Raveendran has also been a proponent of curiosity driven learning since early on. Drawing from his own experience of self-learning, he reminisced his days when he took to learning a lot of things off his own. “I have a lot of conviction in self learning because it forced me to become a self-learner. The only way I have learnt English is by listening to cricket and football commentaries on radio and they speak very fast. Today I make it a point to slow it down, but sometimes I want to pack in a lot of things,” he chuckled.
He suggests the application of different tools which can help practice the skill of learning in a better way such as visual learning, videos, playing games and digital activities. Learning, he feels, is currently still driven by fear of exams and not love for learning. “I will be happy if I can play a role in defining the online schools of tomorrow. If you can bring that spark, students will end up learning faster. Learning how to learn is a very important skill. Finding that right balance by keeping it engaging, without losing its effectiveness, is crucial. My favourite phrase here is, ‘finding the right amount of chocolate coating before we take them through the broccoli’. And it is actually difficult,” he reflected.

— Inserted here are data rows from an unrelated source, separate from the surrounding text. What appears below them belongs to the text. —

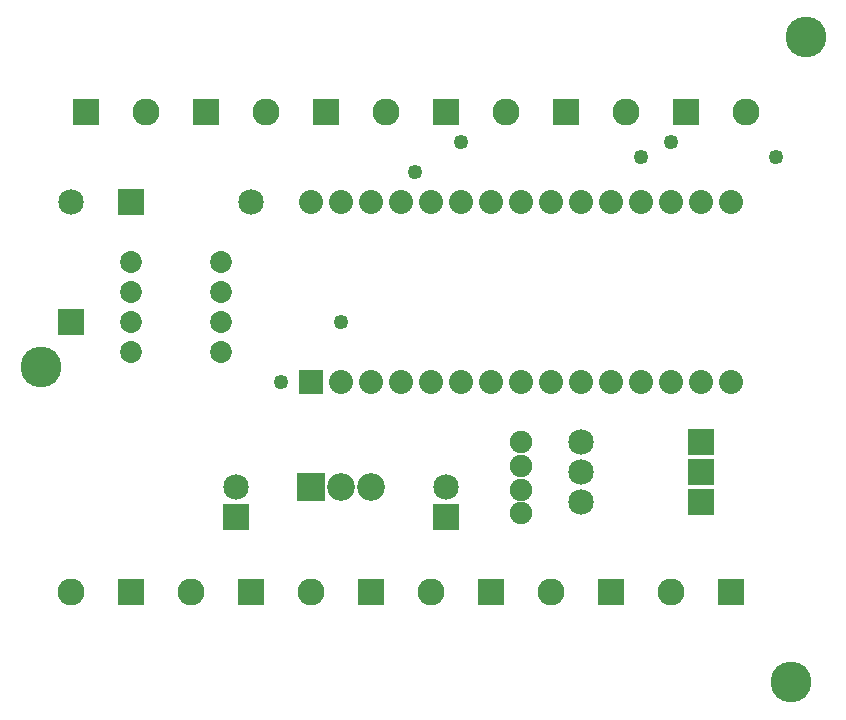
<source format=gbs>
G04 MADE WITH FRITZING*
G04 WWW.FRITZING.ORG*
G04 DOUBLE SIDED*
G04 HOLES PLATED*
G04 CONTOUR ON CENTER OF CONTOUR VECTOR*
%ASAXBY*%
%FSLAX23Y23*%
%MOIN*%
%OFA0B0*%
%SFA1.0B1.0*%
%ADD10C,0.080000*%
%ADD11C,0.073000*%
%ADD12C,0.085000*%
%ADD13C,0.090000*%
%ADD14C,0.092000*%
%ADD15C,0.075000*%
%ADD16C,0.049370*%
%ADD17C,0.135984*%
%ADD18R,0.080000X0.079972*%
%ADD19R,0.085000X0.085000*%
%ADD20R,0.090000X0.090000*%
%ADD21R,0.092000X0.092000*%
%LNMASK0*%
G90*
G70*
G54D10*
X1006Y1150D03*
X1106Y1150D03*
X1206Y1150D03*
X1306Y1150D03*
X1406Y1150D03*
X1506Y1150D03*
X1606Y1150D03*
X1706Y1150D03*
X1806Y1150D03*
X1906Y1150D03*
X2006Y1150D03*
X2106Y1150D03*
X2206Y1150D03*
X2306Y1150D03*
X2406Y1150D03*
X1006Y1750D03*
X1106Y1750D03*
X1206Y1750D03*
X1306Y1750D03*
X1406Y1750D03*
X1506Y1750D03*
X1606Y1750D03*
X1706Y1750D03*
X1806Y1750D03*
X1906Y1750D03*
X2006Y1750D03*
X2106Y1750D03*
X2206Y1750D03*
X2306Y1750D03*
X2406Y1750D03*
G54D11*
X706Y1250D03*
X706Y1350D03*
X706Y1450D03*
X706Y1550D03*
X406Y1550D03*
X406Y1450D03*
X406Y1350D03*
X406Y1250D03*
G54D12*
X206Y1350D03*
X206Y1750D03*
X406Y1750D03*
X806Y1750D03*
G54D13*
X1606Y450D03*
X1406Y450D03*
X1206Y450D03*
X1006Y450D03*
X406Y450D03*
X206Y450D03*
X656Y2050D03*
X856Y2050D03*
X2256Y2050D03*
X2456Y2050D03*
X1856Y2050D03*
X2056Y2050D03*
X256Y2050D03*
X456Y2050D03*
X1456Y2050D03*
X1656Y2050D03*
X1056Y2050D03*
X1256Y2050D03*
X806Y450D03*
X606Y450D03*
X2406Y450D03*
X2206Y450D03*
X2006Y450D03*
X1806Y450D03*
G54D14*
X1006Y800D03*
X1106Y800D03*
X1206Y800D03*
G54D12*
X1456Y700D03*
X1456Y800D03*
X756Y700D03*
X756Y800D03*
G54D15*
X1706Y714D03*
X1706Y793D03*
X1706Y872D03*
X1706Y950D03*
G54D16*
X1106Y1350D03*
X906Y1150D03*
G54D12*
X2306Y750D03*
X1906Y750D03*
X2306Y850D03*
X1906Y850D03*
X2306Y950D03*
X1906Y950D03*
G54D17*
X106Y1200D03*
X2606Y150D03*
X2656Y2300D03*
G54D16*
X2557Y1902D03*
X1354Y1850D03*
X2106Y1902D03*
X2206Y1950D03*
X1506Y1950D03*
G54D18*
X1006Y1150D03*
G54D19*
X206Y1350D03*
X406Y1750D03*
G54D20*
X1606Y450D03*
X1206Y450D03*
X406Y450D03*
X656Y2050D03*
X2256Y2050D03*
X1856Y2050D03*
X256Y2050D03*
X1456Y2050D03*
X1056Y2050D03*
X806Y450D03*
X2406Y450D03*
X2006Y450D03*
G54D21*
X1006Y800D03*
G54D19*
X1456Y700D03*
X756Y700D03*
X2306Y750D03*
X2306Y850D03*
X2306Y950D03*
G04 End of Mask0*
M02*
</source>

A firm believer in always looking ahead, Raveendran advised finding the right balance between speed, focus and efficiency to new edtech founders. “It is one of those few areas where, if you do good, you will end up doing well. And if you do well, you will end up doing good. Eventually, if you are passionate about doing it, chances of success will be much higher because initially there will be so many roadblocks. Thinking big and keeping a high aspiration level is important. The other 50% is all about inculcating that discipline and, of course, the daily goals,” he concluded.